Transparency and Asset Management Foundations – What Does It Mean When a Company Is Owned by a Foundation?

In recent years, it has become increasingly common for companies to come under the ownership of asset management foundations. Not only public-interest asset management foundations, but also non-public-interest asset management foundations (NPAMFs) have become significant players in corporate structures. This development naturally raises numerous legal and tax issues – one of the most important of which is transparency.

Why Is Transparency Important?

The Act CXCVI of 2011 on National Assets (Nvtv.) clearly stipulates that an organization is considered transparent if:

  • its ownership structure and ultimate beneficial owners are identifiable;
  • its tax residency is in a country compliant with EU/OECD standards, or it has a double taxation treaty with Hungary;
  • it does not qualify as a Controlled Foreign Corporation (CFC);
  • and in the case of any owner holding more than 25% interest, these conditions are also fulfilled.

Thus, transparency is not merely a formal requirement but also a matter of security and reputation: for authorities, partners, and financial institutions, it is crucial that an organization’s structure and its actual controllers are clearly visible.

What Happens When a Company Is Owned by a Foundation?

When a business company becomes the exclusive property of a non-public-interest asset management foundation, the immediate question may arise: does this structure still meet the transparency requirements? The answer is yes, it does.

  • The foundation will be recorded as the owner in the company register, making the ownership structure identifiable.
  • The Anti-Money Laundering Act (Pmt.) clearly defines who qualifies as the beneficial owner of a foundation: the beneficiaries and the members of the board of trustees.
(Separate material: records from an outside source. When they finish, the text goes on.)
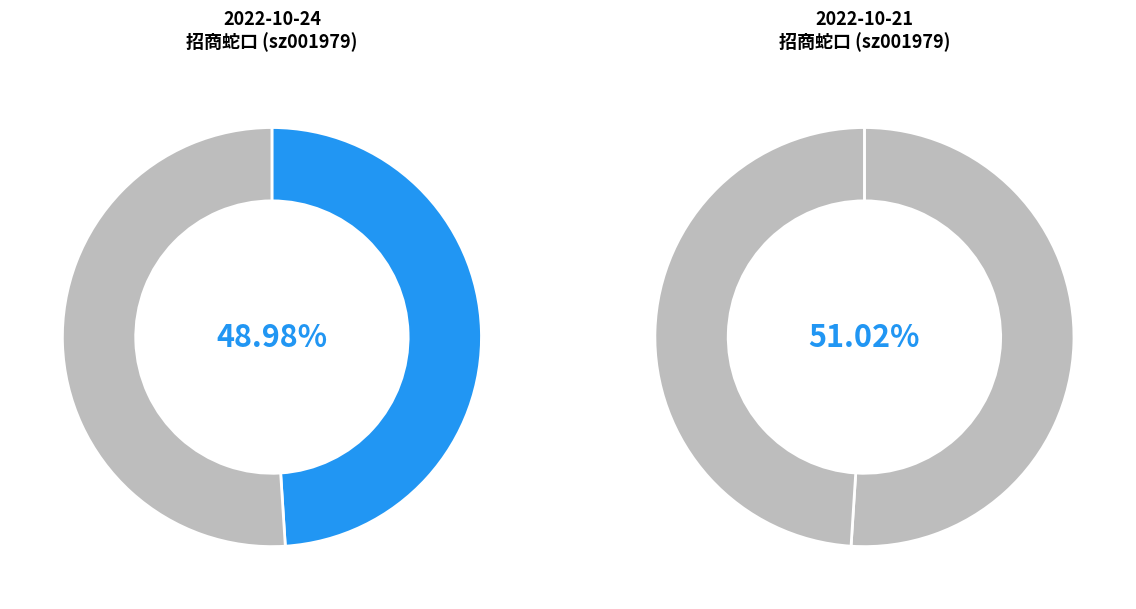

To the nearest percent, what is the average slice percentage?

50%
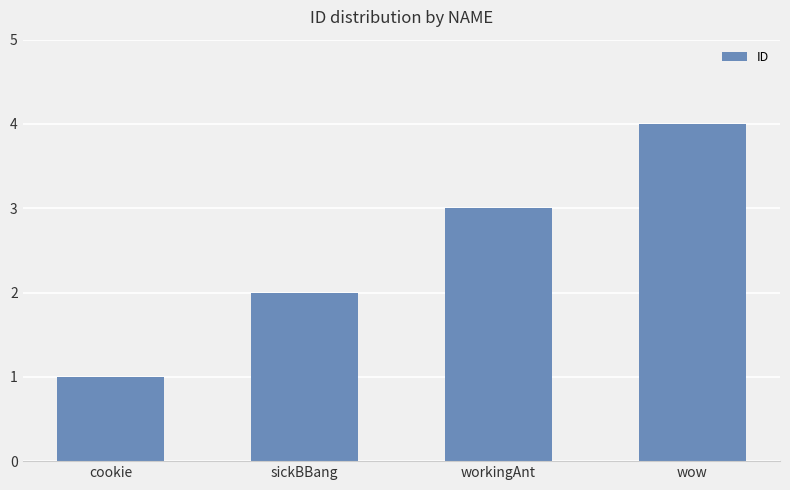

Read the value at wow.

4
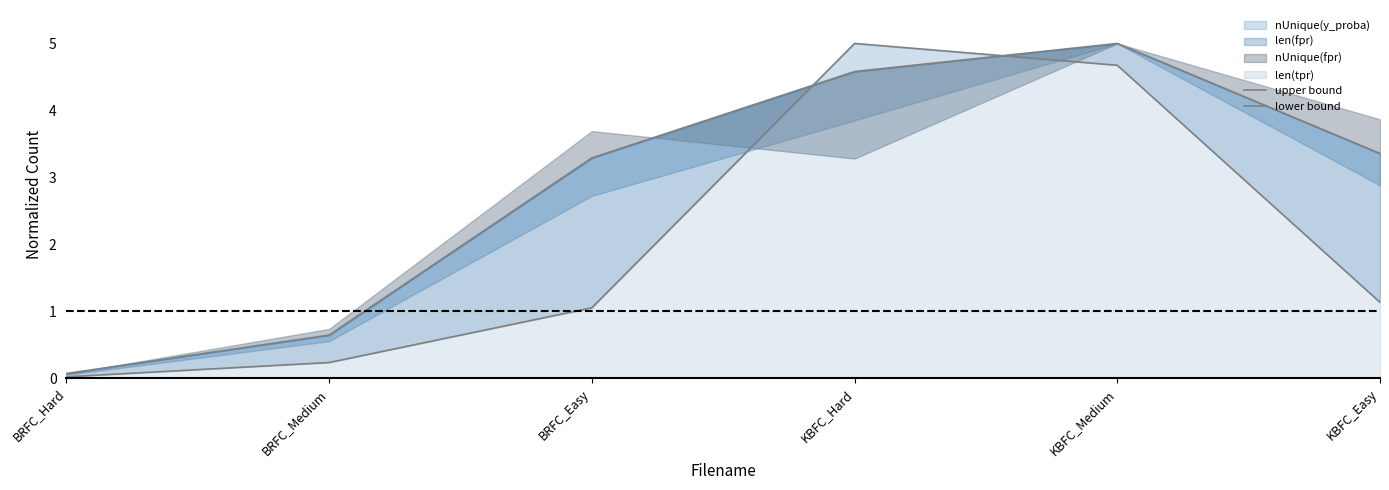

At which label does upper bound reach its minimum?

BRFC_Hard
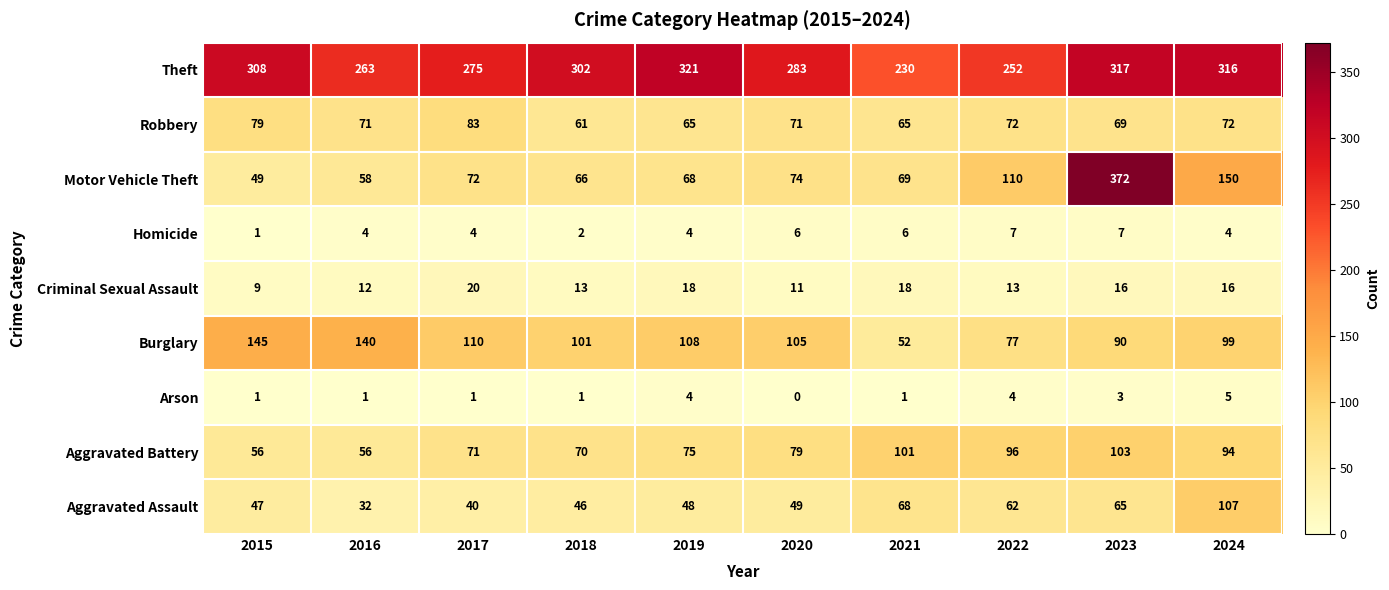

At which category is the sum across all series the highest?

2023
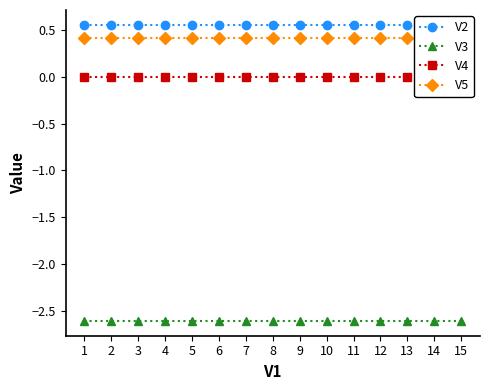

What are all the series names shown in the legend?

V2, V3, V4, V5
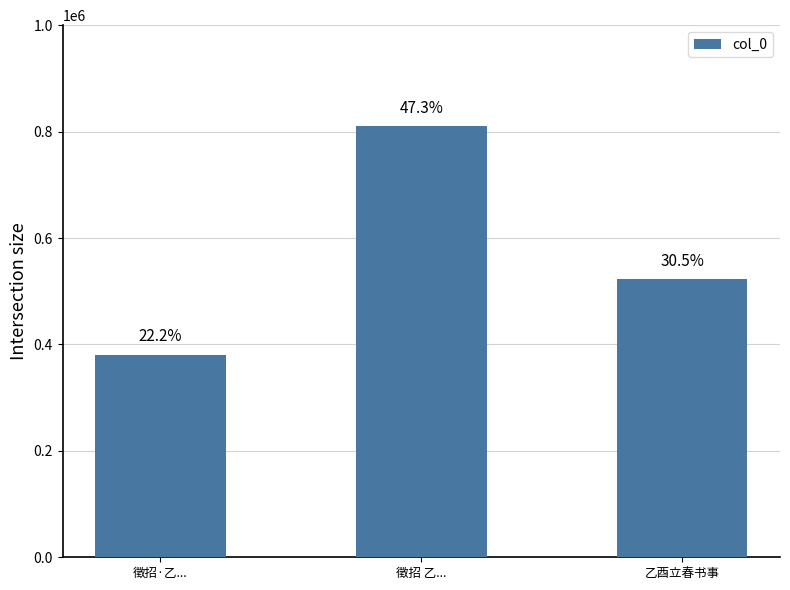

List the labels in order of value, largest first.

徵招 乙..., 乙酉立春书事, 徵招·乙...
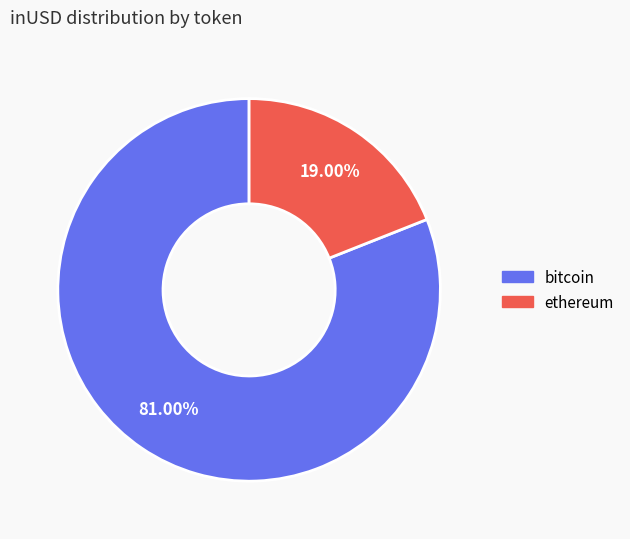

Is bitcoin the majority of the pie?

Yes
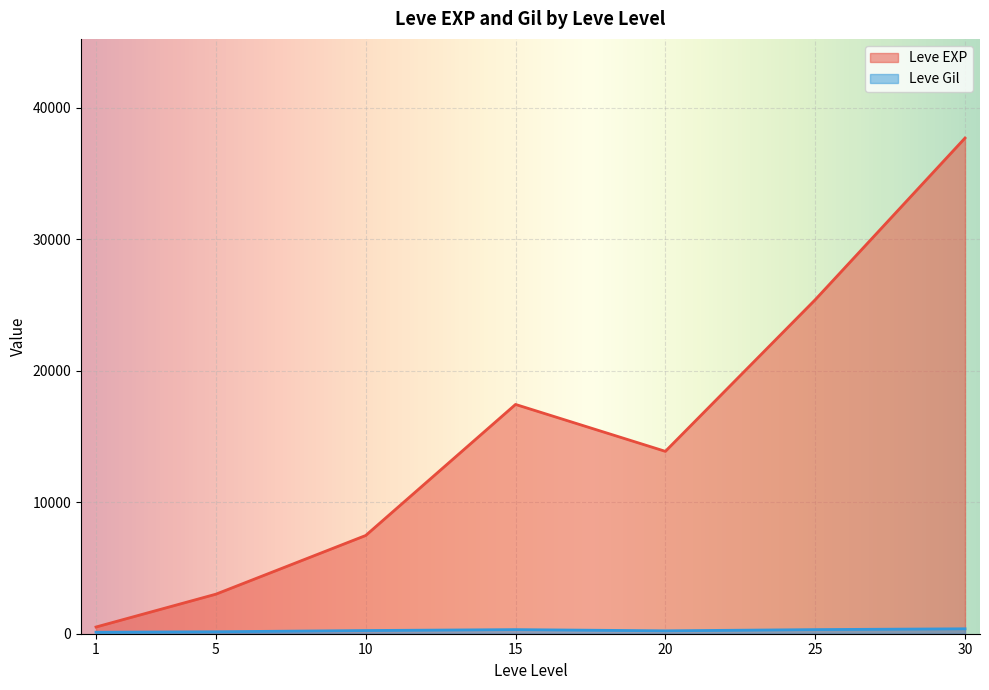

The Leve EXP series shows 450 at 1. True or false?

True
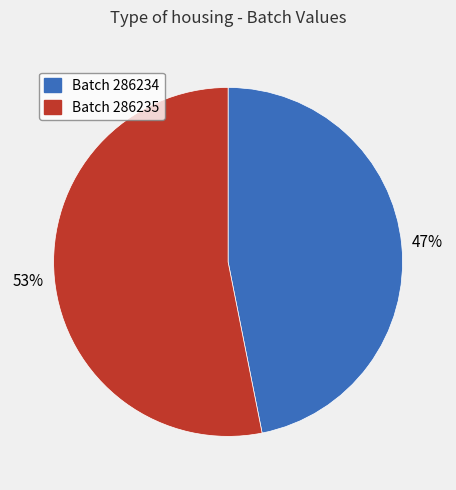

The Batch 286234 slice represents 36% of the pie. True or false?

False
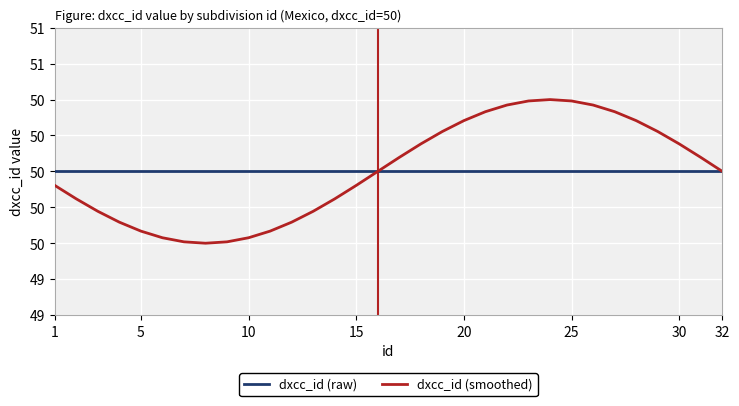

Reading right to left, transcribe all the data shown in this chart.

dxcc_id (raw): 50.0	50.0	50.0	50.0	50.0	50.0	50.0	50.0	50.0	50.0	50.0	50.0	50.0	50.0	50.0	50.0	50.0	50.0	50.0	50.0	50.0	50.0	50.0	50.0	50.0	50.0	50.0	50.0	50.0	50.0	50.0	50.0
dxcc_id (smoothed): 50.0	50.1	50.2	50.3	50.4	50.4	50.5	50.5	50.5	50.5	50.5	50.4	50.4	50.3	50.2	50.1	50.0	49.9	49.8	49.7	49.6	49.6	49.5	49.5	49.5	49.5	49.5	49.6	49.6	49.7	49.8	49.9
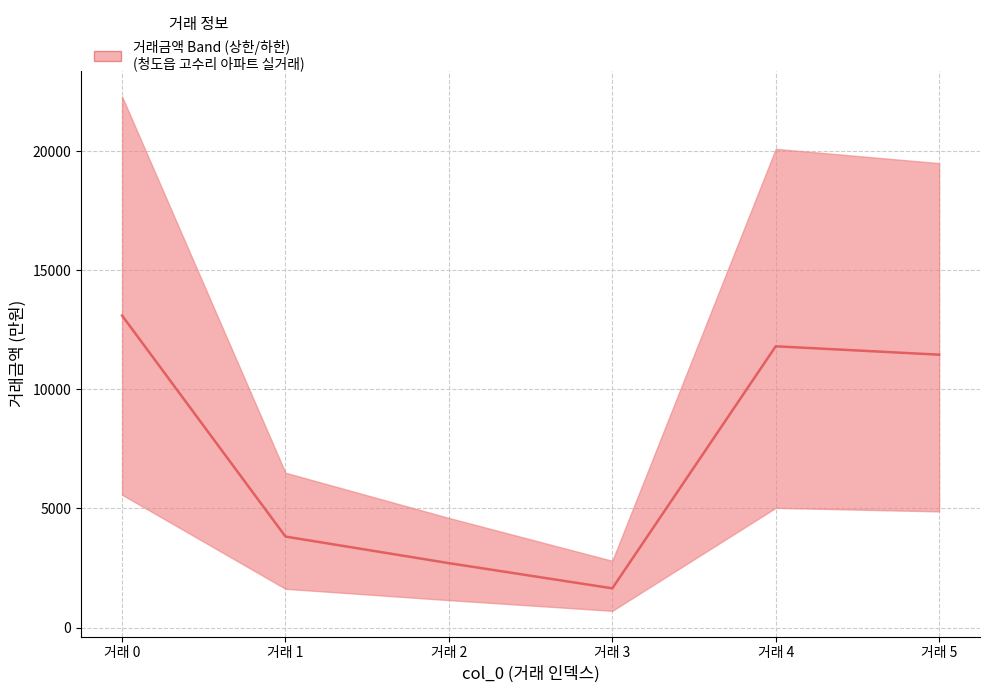

Is this an area chart (filled region under the line)?

No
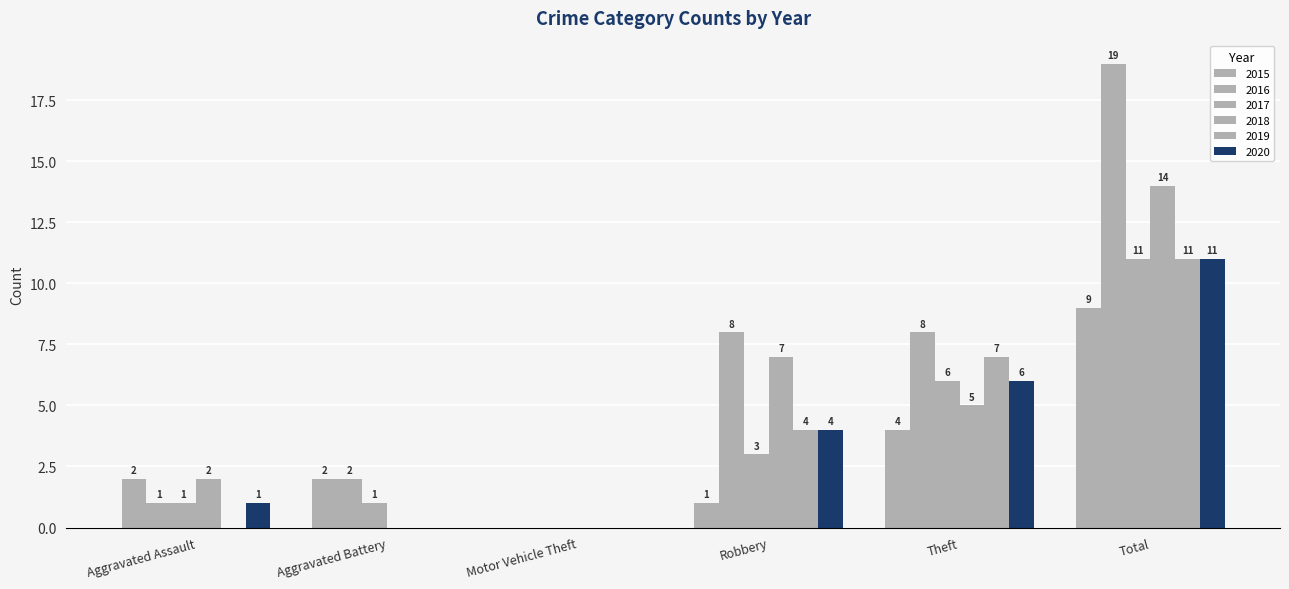

Which has a higher value, Aggravated Assault or Total?

Total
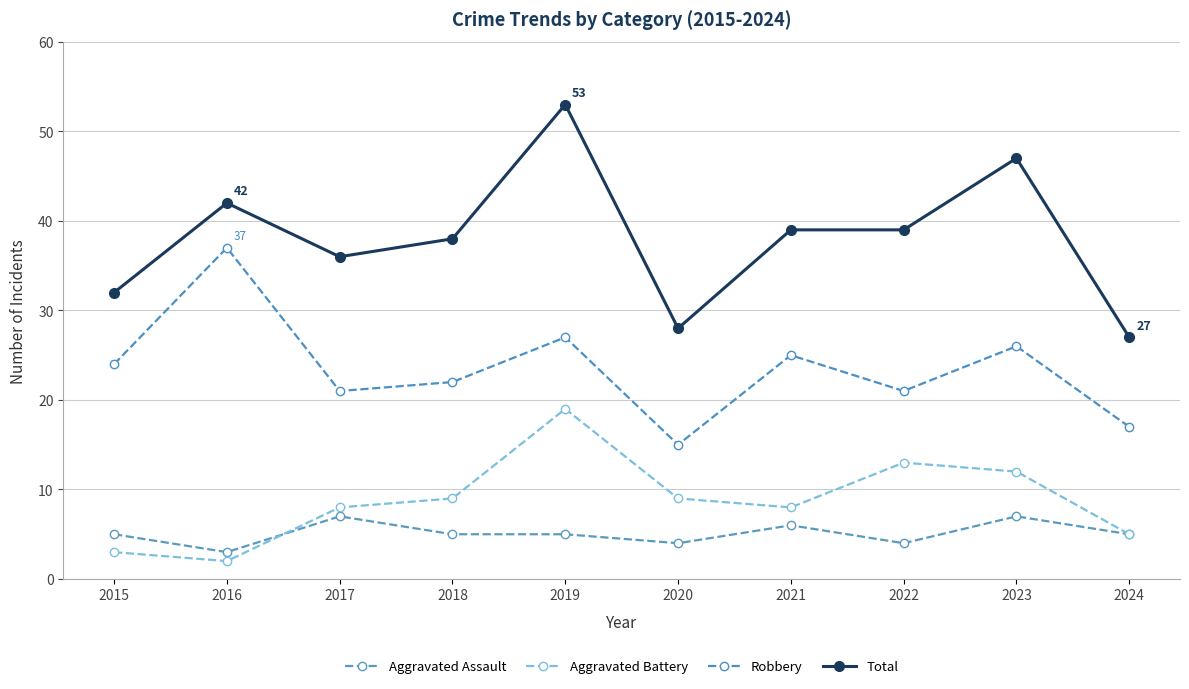

Which has a higher value, 2019 or 2021?

2021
These individuals are registered as beneficial owners in banking records.
  • Although the ownership structure of a foundation cannot be interpreted in the “classical” sense, the ultimate beneficial ownership can still be identified.

This means that even if a company is placed under foundation ownership, it will be considered a transparent organization.

Trust-Based Asset Management Perspective

At SINE QUA NON TRUST Vagyonkezelő Zrt., our professional trust asset management company, we often encounter situations where transparency requirements may seem to conflict with the settlor’s intentions. Frequently, a settlor establishes a foundation or appoints a trustee precisely to remain in the “background”. Nevertheless, the legal framework is clear: transparency obligations cannot be avoided. This is not necessarily a disadvantage. On the contrary, a transparent ownership structure builds confidence in banking, business, and regulatory relationships, reduces the risk of disputes and administrative proceedings, and provides a more stable operational framework over the long term.

The transfer of assets into a trust-based asset management arrangement or an asset management foundation is an increasingly realistic alternative for both family and corporate structures. Compliance with transparency rules is not only a legal obligation but can also represent a strategic advantage.

As professional trust managers, we observe daily that well-structured, transparent asset management arrangements provide clients with the security and peace of mind that are essential for the long-term preservation of wealth.